Segment Open

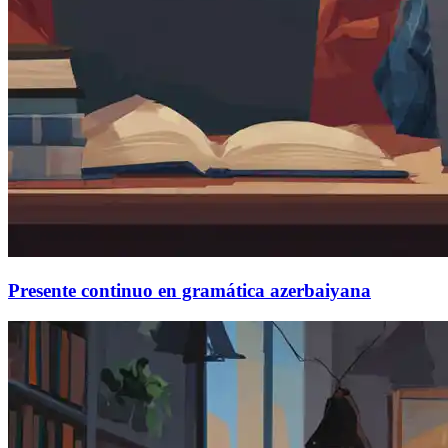
Presente continuo en gramática azerbaiyana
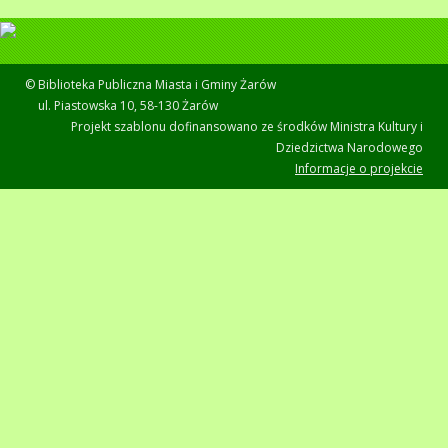
© Biblioteka Publiczna Miasta i Gminy Żarów
ul. Piastowska 10, 58-130 Żarów
Projekt szablonu dofinansowano ze środków Ministra Kultury i
Dziedzictwa Narodowego
Informacje o projekcie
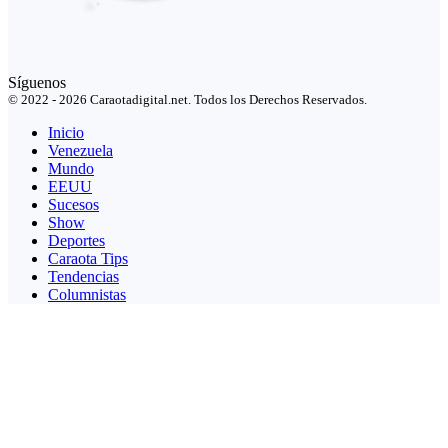
Síguenos
© 2022 - 2026 Caraotadigital.net. Todos los Derechos Reservados.
Inicio
Venezuela
Mundo
EEUU
Sucesos
Show
Deportes
Caraota Tips
Tendencias
Columnistas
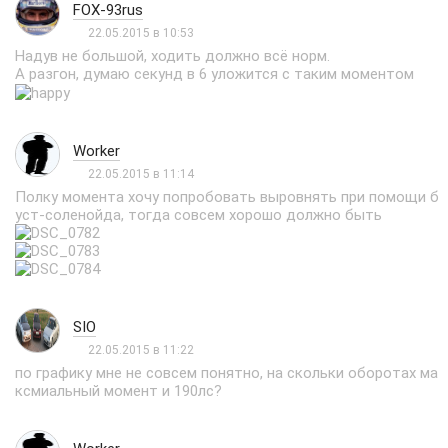
FOX-93rus
22.05.2015 в 10:53
Надув не большой, ходить должно всё норм.
А разгон, думаю секунд в 6 уложится с таким моментом
Worker
22.05.2015 в 11:14
Полку момента хочу попробовать выровнять при помощи б
уст-соленойда, тогда совсем хорошо должно быть
SIO
22.05.2015 в 11:22
по графику мне не совсем понятно, на скольки оборотах ма
ксмиальный момент и 190лс?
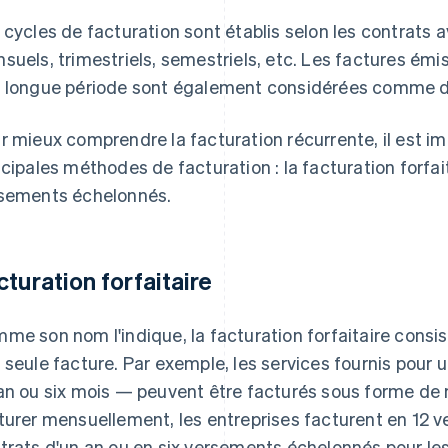
 cycles de facturation sont établis selon les contrats a
suels, trimestriels, semestriels, etc. Les factures émis
 longue période sont également considérées comme de 
r mieux comprendre la facturation récurrente, il est i
ncipales méthodes de facturation : la facturation forfait
sements échelonnés.
cturation forfaitaire
me son nom l'indique, la facturation forfaitaire consis
 seule facture. Par exemple, les services fournis po
an ou six mois — peuvent être facturés sous forme de m
turer mensuellement, les entreprises facturent en 12 
trats d'un an ou en six versements échelonnés pour les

Segment Closed

Task item ->
Omitting all pictures, restate exactly the lines of the material from its start through the line that contains "22.05.2015 в 10:53".

Response below ->
Presente continuo en gramática azerbaiyana
© Biblioteka Publiczna Miasta i Gminy Żarów
ul. Piastowska 10, 58-130 Żarów
Projekt szablonu dofinansowano ze środków Ministra Kultury i
Dziedzictwa Narodowego
Informacje o projekcie
Síguenos
© 2022 - 2026 Caraotadigital.net. Todos los Derechos Reservados.
Inicio
Venezuela
Mundo
EEUU
Sucesos
Show
Deportes
Caraota Tips
Tendencias
Columnistas
FOX-93rus
22.05.2015 в 10:53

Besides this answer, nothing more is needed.